- **DEINE AUFGABE**:
Lies den Textausschnitt zur Beschäftigungssuche von Schülern und Studenten und beantworte diese Fragen:
1. Auf welche Vorschrift hat das LSG sich gestützt?
2. Wie viel Zeit darf laut LSG zwischen Arbeitslosmeldung und Dienstbeginn liegen, damit ein Schüler oder Student nur eine geringfügige Beschäftigung sucht?
3. Für welchen Fall schränkt diese Vorschrift die Geringfügigkeit einer Beschäftigung ein?

- **TEXTAUSSCHNITT**:
Schließlich hat das LSG zur Begründung des Erfordernisses einer zweimonatigen Beschäftigungssuche auf § 8 Abs 1
Nr 2 Sozialgesetzbuch Viertes Buch - Gemeinsame Vorschriften für die Sozialversicherung - (SGB IV) abgestellt. Das
LSG schließt aus § 8 Abs 1 Nr 2 SGB IV, dass ein sich arbeitslos meldender Schüler oder Student nur eine
geringfügige Beschäftigung suche, wenn zwischen der Arbeitslosmeldung und dem Beginn des Dienstes weniger als
zwei Monate liegen. Dies ist so rechtlich nicht zutreffend, wenngleich der Senat die hinter diesem Rechtsgedanken
liegende Wertung des LSG teilt. § 8 Abs 1 Nr 2 SGB IV enthält insofern bereits eine Einschränkung der
Geringfügigkeit einer Beschäftigung für den Fall, dass die Beschäftigung berufsmäßig ausgeübt wird.

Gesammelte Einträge
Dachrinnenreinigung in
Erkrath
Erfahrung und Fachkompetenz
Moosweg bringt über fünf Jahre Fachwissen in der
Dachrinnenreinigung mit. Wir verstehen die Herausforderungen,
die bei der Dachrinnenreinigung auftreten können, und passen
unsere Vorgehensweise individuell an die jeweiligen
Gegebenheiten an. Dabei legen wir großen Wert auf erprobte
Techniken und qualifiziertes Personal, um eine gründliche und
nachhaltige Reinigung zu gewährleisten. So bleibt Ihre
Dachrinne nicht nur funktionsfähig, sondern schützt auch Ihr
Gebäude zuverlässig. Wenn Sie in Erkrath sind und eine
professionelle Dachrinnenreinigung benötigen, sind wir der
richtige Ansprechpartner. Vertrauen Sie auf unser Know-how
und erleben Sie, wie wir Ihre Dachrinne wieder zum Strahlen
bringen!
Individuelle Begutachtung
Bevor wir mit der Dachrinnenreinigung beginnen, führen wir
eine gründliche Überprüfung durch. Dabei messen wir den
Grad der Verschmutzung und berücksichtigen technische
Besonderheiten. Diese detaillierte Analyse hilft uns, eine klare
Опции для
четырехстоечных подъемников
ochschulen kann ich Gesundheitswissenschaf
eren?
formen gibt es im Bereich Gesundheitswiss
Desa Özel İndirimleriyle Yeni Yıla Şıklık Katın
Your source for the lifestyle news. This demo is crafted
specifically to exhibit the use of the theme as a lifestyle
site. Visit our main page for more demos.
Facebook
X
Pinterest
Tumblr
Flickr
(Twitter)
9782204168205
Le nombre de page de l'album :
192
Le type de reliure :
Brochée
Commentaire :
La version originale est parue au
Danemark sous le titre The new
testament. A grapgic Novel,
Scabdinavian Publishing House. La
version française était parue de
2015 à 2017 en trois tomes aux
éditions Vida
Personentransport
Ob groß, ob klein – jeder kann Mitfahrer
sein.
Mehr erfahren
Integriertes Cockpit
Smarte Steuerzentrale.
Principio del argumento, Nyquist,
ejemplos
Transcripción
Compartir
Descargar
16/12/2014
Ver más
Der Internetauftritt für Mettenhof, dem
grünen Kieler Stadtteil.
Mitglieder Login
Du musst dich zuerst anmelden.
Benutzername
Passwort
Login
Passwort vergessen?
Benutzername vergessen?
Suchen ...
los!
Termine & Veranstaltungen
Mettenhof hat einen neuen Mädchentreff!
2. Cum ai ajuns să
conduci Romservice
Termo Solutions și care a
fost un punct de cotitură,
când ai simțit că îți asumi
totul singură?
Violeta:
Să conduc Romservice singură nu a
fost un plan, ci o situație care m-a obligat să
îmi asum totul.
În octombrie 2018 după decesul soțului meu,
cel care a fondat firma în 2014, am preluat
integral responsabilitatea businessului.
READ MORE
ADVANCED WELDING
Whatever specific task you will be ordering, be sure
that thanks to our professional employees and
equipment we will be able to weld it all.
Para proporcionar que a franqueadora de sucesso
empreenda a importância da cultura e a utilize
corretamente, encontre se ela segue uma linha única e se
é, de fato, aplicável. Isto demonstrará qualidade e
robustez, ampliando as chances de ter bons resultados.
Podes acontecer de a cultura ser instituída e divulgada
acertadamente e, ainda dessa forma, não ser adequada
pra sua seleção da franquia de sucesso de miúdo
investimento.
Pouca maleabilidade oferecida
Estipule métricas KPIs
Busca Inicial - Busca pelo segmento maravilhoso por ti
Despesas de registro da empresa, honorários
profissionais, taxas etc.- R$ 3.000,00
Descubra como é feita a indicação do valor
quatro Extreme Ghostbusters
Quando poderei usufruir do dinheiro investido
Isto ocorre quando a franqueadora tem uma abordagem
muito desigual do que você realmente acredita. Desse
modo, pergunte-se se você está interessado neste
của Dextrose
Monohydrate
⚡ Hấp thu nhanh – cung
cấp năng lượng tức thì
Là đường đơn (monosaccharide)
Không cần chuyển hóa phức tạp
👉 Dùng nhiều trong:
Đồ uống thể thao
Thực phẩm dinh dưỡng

- **LÖSUNG**:
1. Auf § 8 Abs 1 Nr 2 SGB IV (Sozialgesetzbuch Viertes Buch – Gemeinsame Vorschriften für die Sozialversicherung).
2. Weniger als zwei Monate.
3. Für den Fall, dass die Beschäftigung berufsmäßig ausgeübt wird.